Sally Ride died at San Diego in 2012. I conducted the first interview with her when I was at the Clear Lake Daily Citizen. (I also interviewed Tom Wolfe when he had just finished “The Right Stuff” at the same time.)

Lou Wortham sent me. He was a former city editor for both the Houston Chronicle and Houston Post who got term limited out into the boondocks, namely Clear Lake City, just outside the Johnson Space Center in western Galveston County, Texas. I was his trusty Sancho Panza, at least one of three reporters, two of whom were young women he didn’t trust and couldn’t stand.

Wortham had a twisted old school journalist’s sense of humor, and proper place. Among my more mundane duties, he made me editor of the society and religion page. Really? Apparently, he did it just because he thought it was so frickin’ funny, he could laugh his as off every day.

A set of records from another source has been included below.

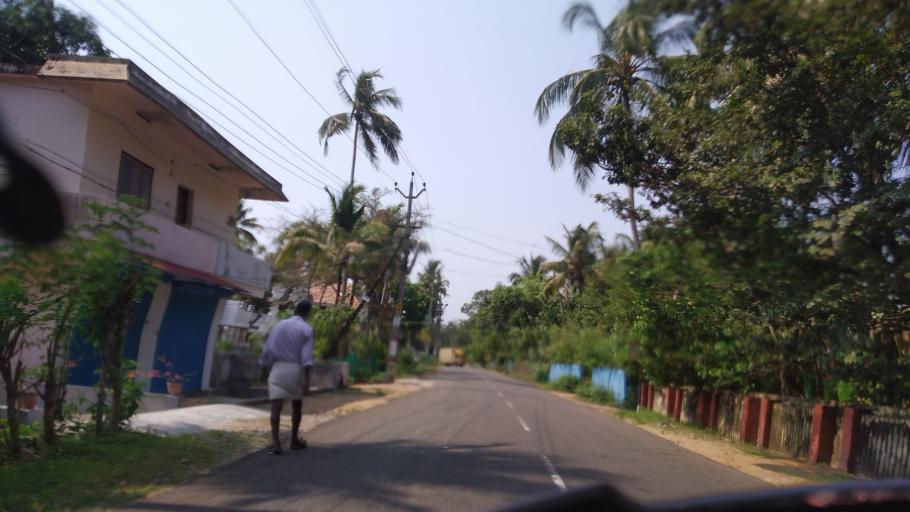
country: IN
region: Kerala
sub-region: Thrissur District
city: Irinjalakuda
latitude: 10.3090
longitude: 76.1283
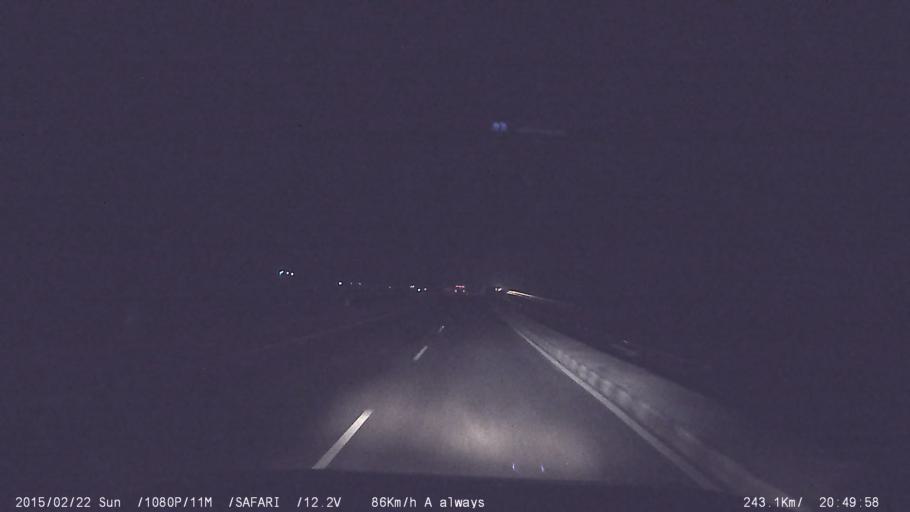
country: IN
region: Tamil Nadu
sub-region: Dindigul
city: Vedasandur
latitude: 10.5250
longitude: 77.9355
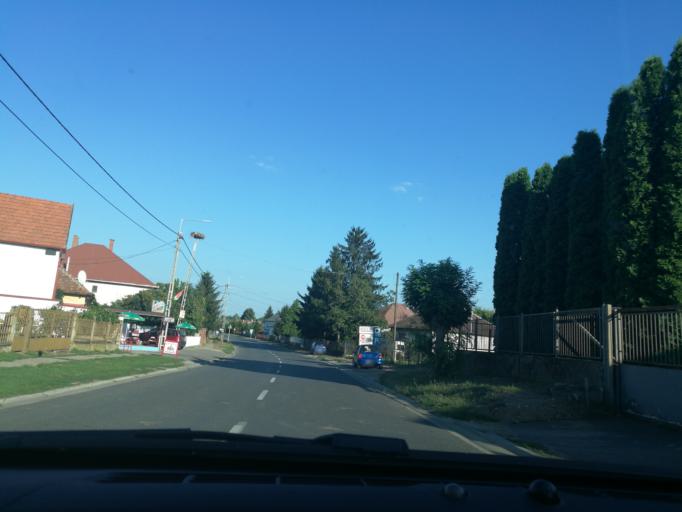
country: HU
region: Szabolcs-Szatmar-Bereg
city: Tiszabercel
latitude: 48.1588
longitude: 21.5997
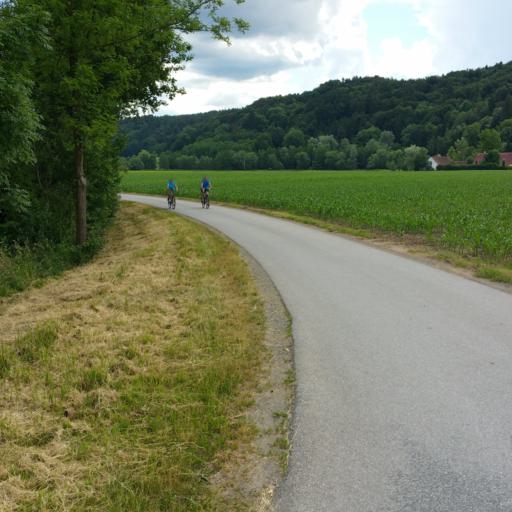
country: AT
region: Styria
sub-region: Politischer Bezirk Leibnitz
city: Gleinstatten
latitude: 46.7405
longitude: 15.3407
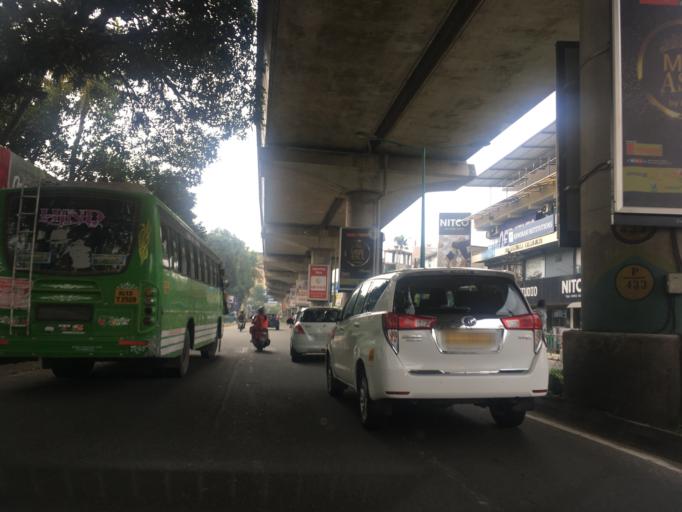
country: IN
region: Kerala
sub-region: Ernakulam
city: Elur
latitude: 10.0208
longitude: 76.3057
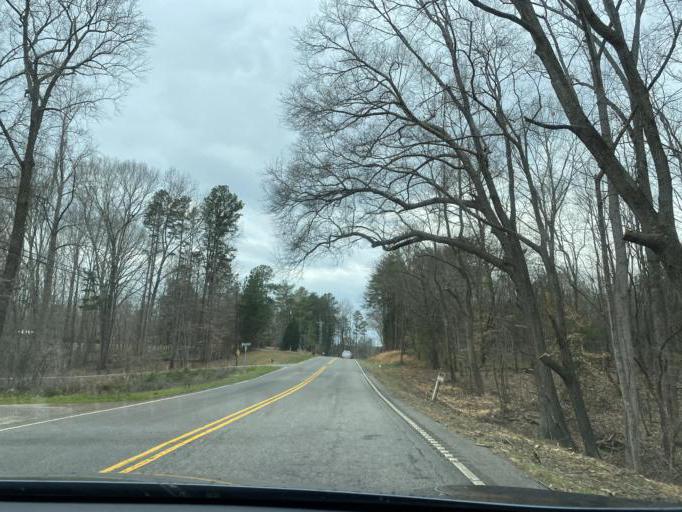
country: US
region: South Carolina
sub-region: Spartanburg County
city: Cowpens
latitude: 35.0165
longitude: -81.7317
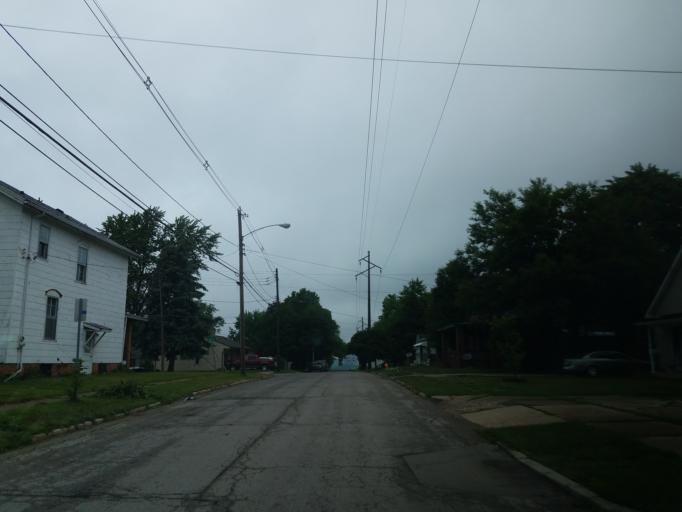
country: US
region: Illinois
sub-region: McLean County
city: Bloomington
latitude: 40.4720
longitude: -88.9819
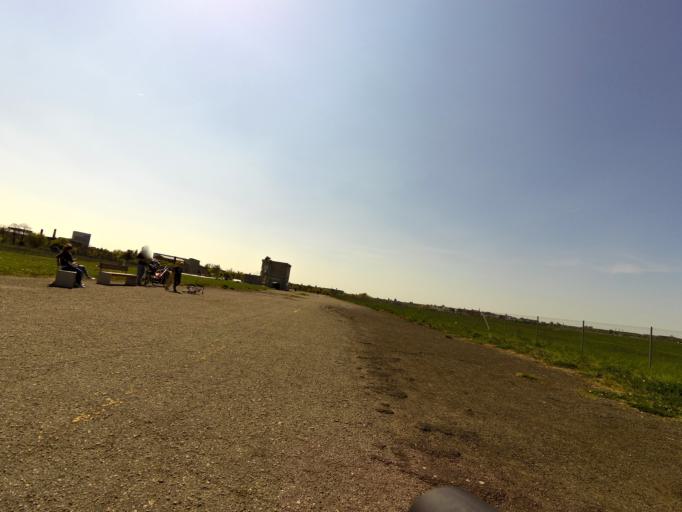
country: DE
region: Berlin
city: Tempelhof Bezirk
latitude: 52.4691
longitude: 13.4135
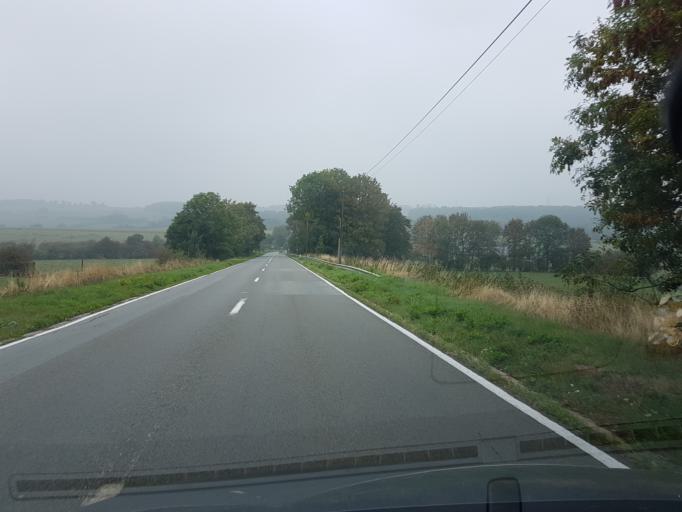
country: BE
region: Wallonia
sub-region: Province de Namur
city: Ohey
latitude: 50.4578
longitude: 5.1062
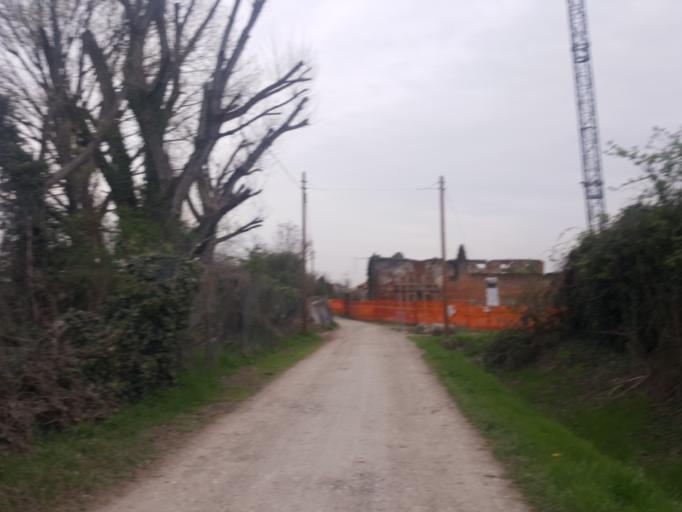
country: IT
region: Lombardy
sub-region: Citta metropolitana di Milano
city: Romano Banco
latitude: 45.4304
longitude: 9.1291
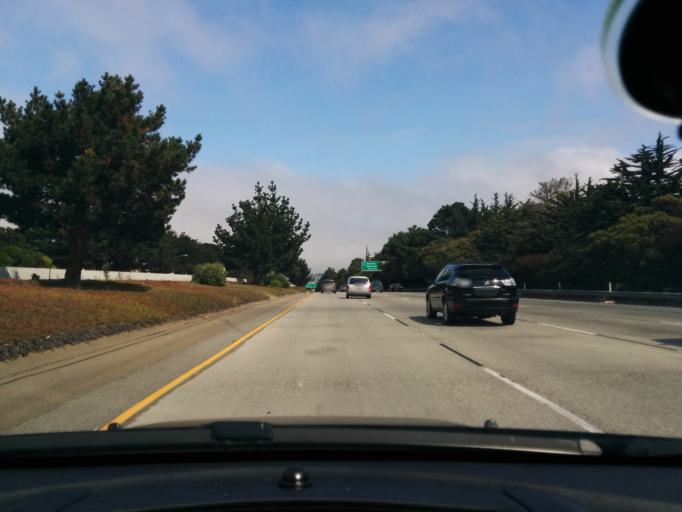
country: US
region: California
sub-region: San Mateo County
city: Colma
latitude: 37.6646
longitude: -122.4656
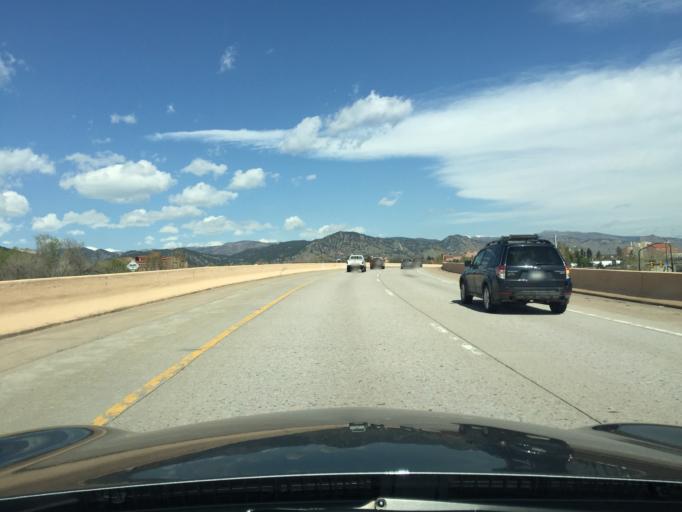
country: US
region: Colorado
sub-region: Boulder County
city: Boulder
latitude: 39.9992
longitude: -105.2567
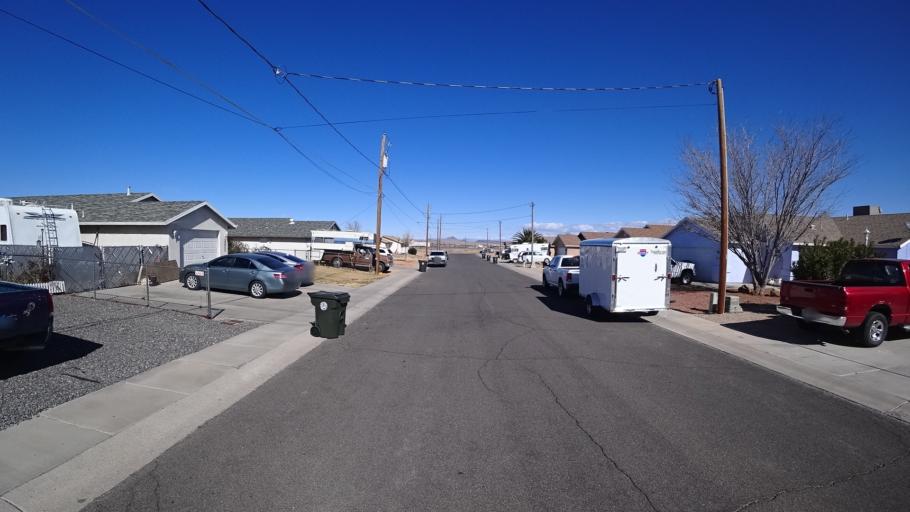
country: US
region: Arizona
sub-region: Mohave County
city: New Kingman-Butler
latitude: 35.2200
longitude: -114.0026
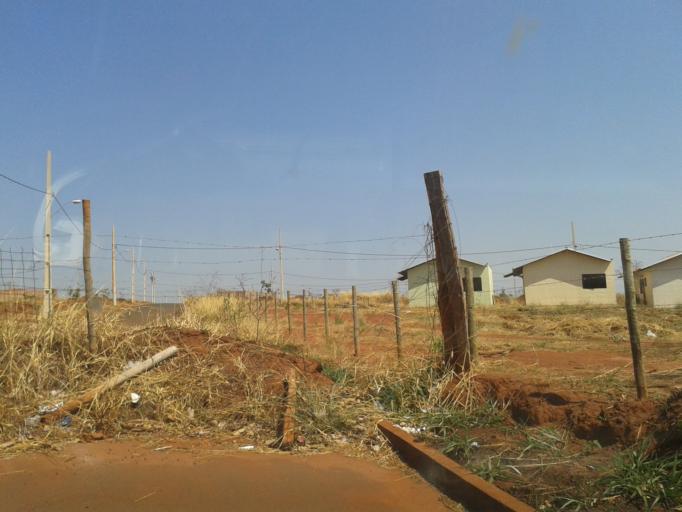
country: BR
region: Minas Gerais
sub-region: Ituiutaba
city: Ituiutaba
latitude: -19.0149
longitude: -49.4555
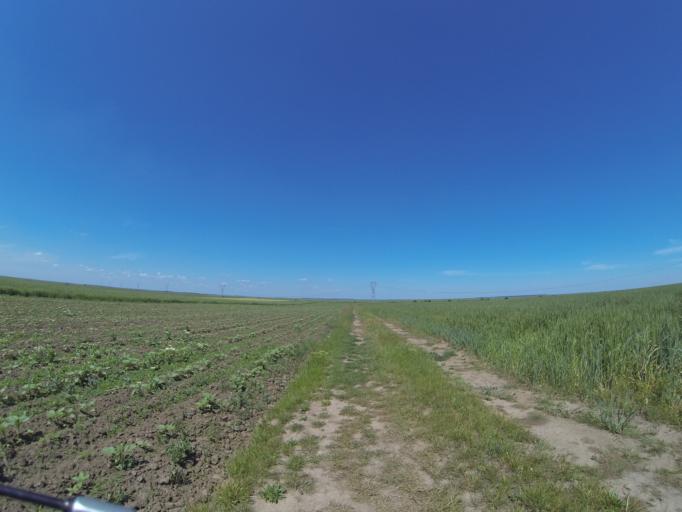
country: RO
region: Dolj
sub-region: Comuna Leu
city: Leu
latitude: 44.2074
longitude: 24.0353
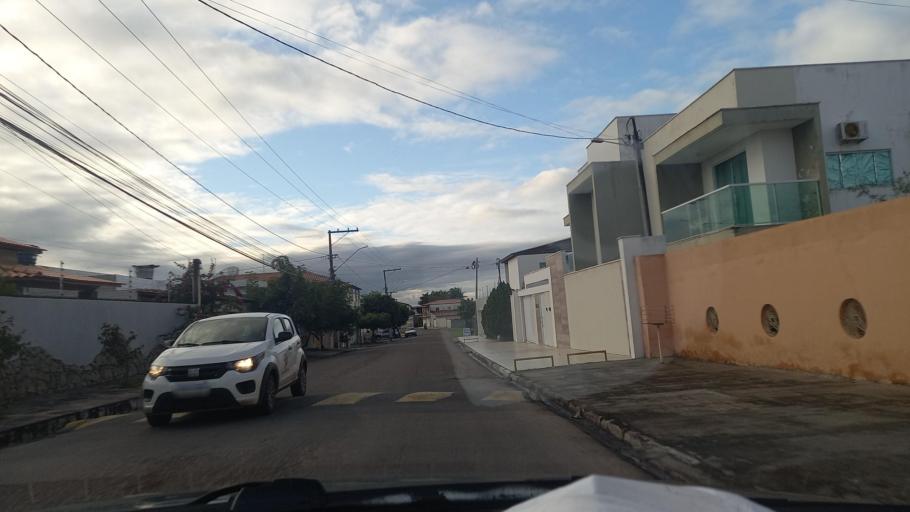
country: BR
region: Bahia
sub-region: Paulo Afonso
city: Paulo Afonso
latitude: -9.3969
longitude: -38.2373
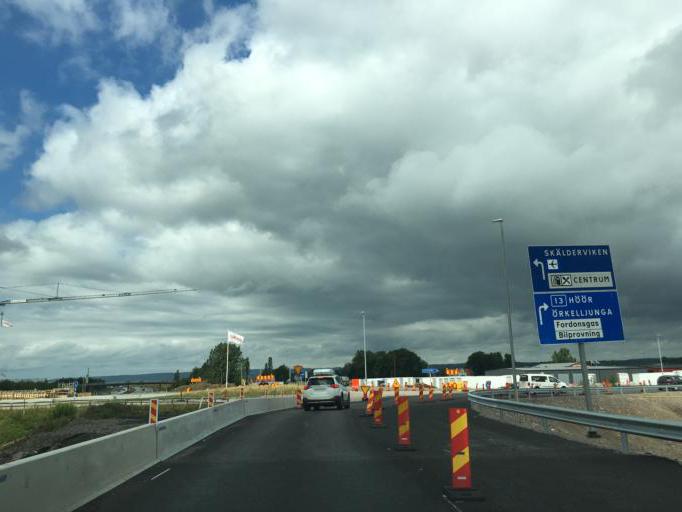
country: SE
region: Skane
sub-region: Angelholms Kommun
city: AEngelholm
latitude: 56.2511
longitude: 12.8992
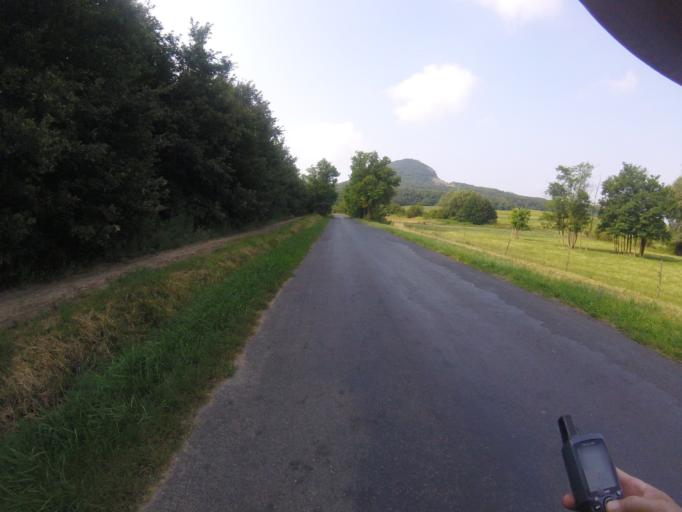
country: HU
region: Veszprem
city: Badacsonytomaj
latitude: 46.8389
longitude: 17.5116
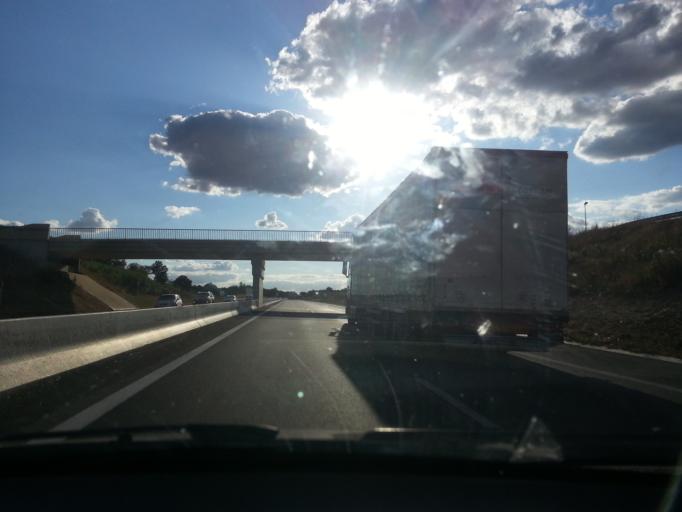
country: FR
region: Bourgogne
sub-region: Departement de Saone-et-Loire
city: Saint-Remy
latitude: 46.7555
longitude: 4.8167
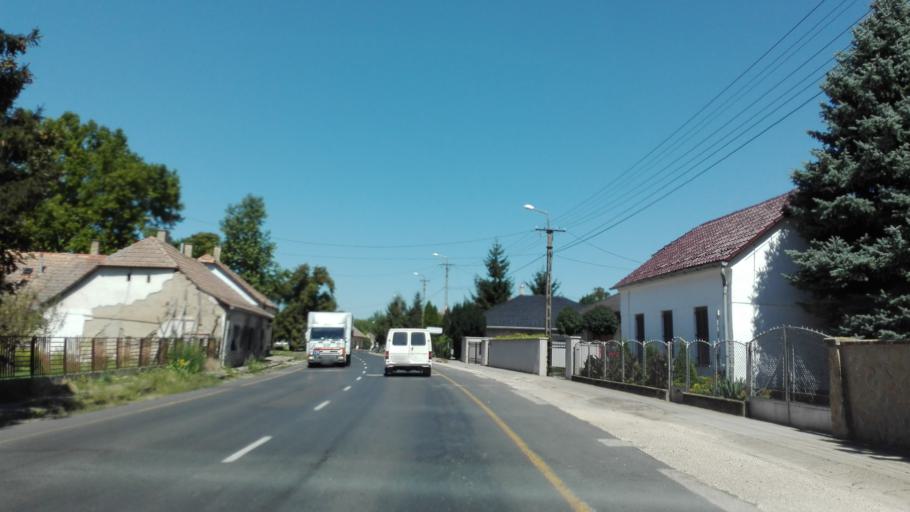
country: HU
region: Fejer
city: Mezoszilas
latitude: 46.8109
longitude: 18.4833
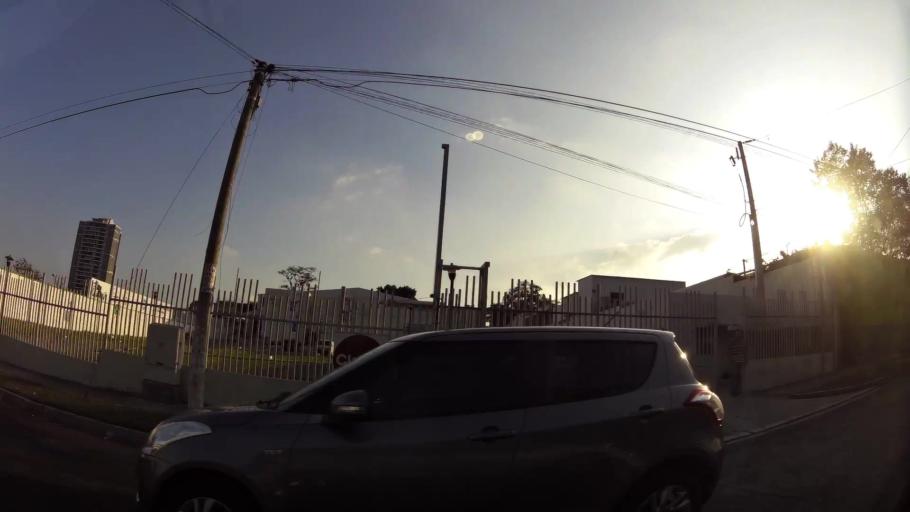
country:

Think ‘Front Page’ with Lou sitting at his desk growling in undertones about the Rotary Club president tool of a publisher out to subvert the press for lousy cash money. Lou was tenacious about the news, competitive the way they were back then. He loved beating the other papers every which way he could. Nothing satisfied him more than seeing one of our articles appear a few days later in the Chronicle or Post. We got those suckers again, he would yell with glee.

Somehow, Wortham got wind of the first woman in the astronaut program, arranged an interview and sent me over to the space center. He was impressed she was from Stanford, but wondered how she would fare among the macho space men in the program. He wanted to find out all about her including if she were butch.

Sally Ride 1979.

Fair enough, over the long, flat road to the space center, a collection of research-looking buildings and huge mega-warehouses. They ushered me into a small book- and report-line office where I met Ms. Ride.

The conversation lasted 20-30 minutes and I would be curious to find a copy of the article. She considered herself a scientist among the air force pilots, but had been motivated from early youth to be an astronaut, she said. When the space program expanded its astronaut base to include six women, she applied and was accepted.

Ride said was just one member of the team. She felt a bit uncomfortable being singled out just because she was a woman, but also wanted to inspire young girls growing up with the example they could do anything, she said.

Ride was ruggedly attractive, a little nervous because it was her first official interview, and interesting enough. Not knowing the future, we were unaware she would be the first US woman in space on the seventh shuttle flight in June 1983. Oh well.

Wortham debriefed me when I returned with the all usual questions. Was she a troll? How smart was she? What da ya think? 30. Cool.

That’s about it for the tale. However, interestingly enough, not soon afterwards, I was dispatched to the scene of a local bookstore where one Tom frickin’ Wolfe was holding court. He had finished “The Right Stuff and was doing a book signing of some other more pedestrian effort, don;t even remember its name.

Tom Wolfe, radical chic.

As always, Wolfe was dapper beyond belief with the trademark white suit, all white everything and some kind of a cocky hat. Of course, he was quite interesting. He also was quite eclectic. The crowd was – shall we say – sparse and we spoke for about 20 minutes.

The first major topic, as one might suspect, was about the space program and the men who made it. He was fascinated by the top flight attitude, the test pilot mentality of the men, as I recall just here just now for the first time in years. He liked their ladies for being so strong. I asked him a few questions about the Electric Kool-Aid Acid Test, because the Merry Pranksters once rolled through our part of town.

Major topic #2 was a bit of a surprise, or maybe shouldn’t have been. Wolfe went on in great, and individual, detail about the merits and faults of every Mexican restaurant within a 20-mile radius of Clear Lake City. He really was into that stuff. Really. I can take Mexican food or leave it, but Tom Wolfe thought the Tex-Mex stuff was so amazingly great, awesomeand so forth.

I rendered a few complimentary comments about his attire, which he thought was a bit much for the current midsummer mid-afternoon South Texas milieu. And so it went.

Wolfe died at age 88 on May 14, 2018; but Ride, Sally Ride, rode off in our hearts and minds, prayers and thoughts along with SpaceX to the International Space Center today. More power to her and the dream of mankind finding peace and progress in space despite the challenges on Earth. She is, as Sun Ra liked to say, traveling the spaceways, so to you girl, good speed.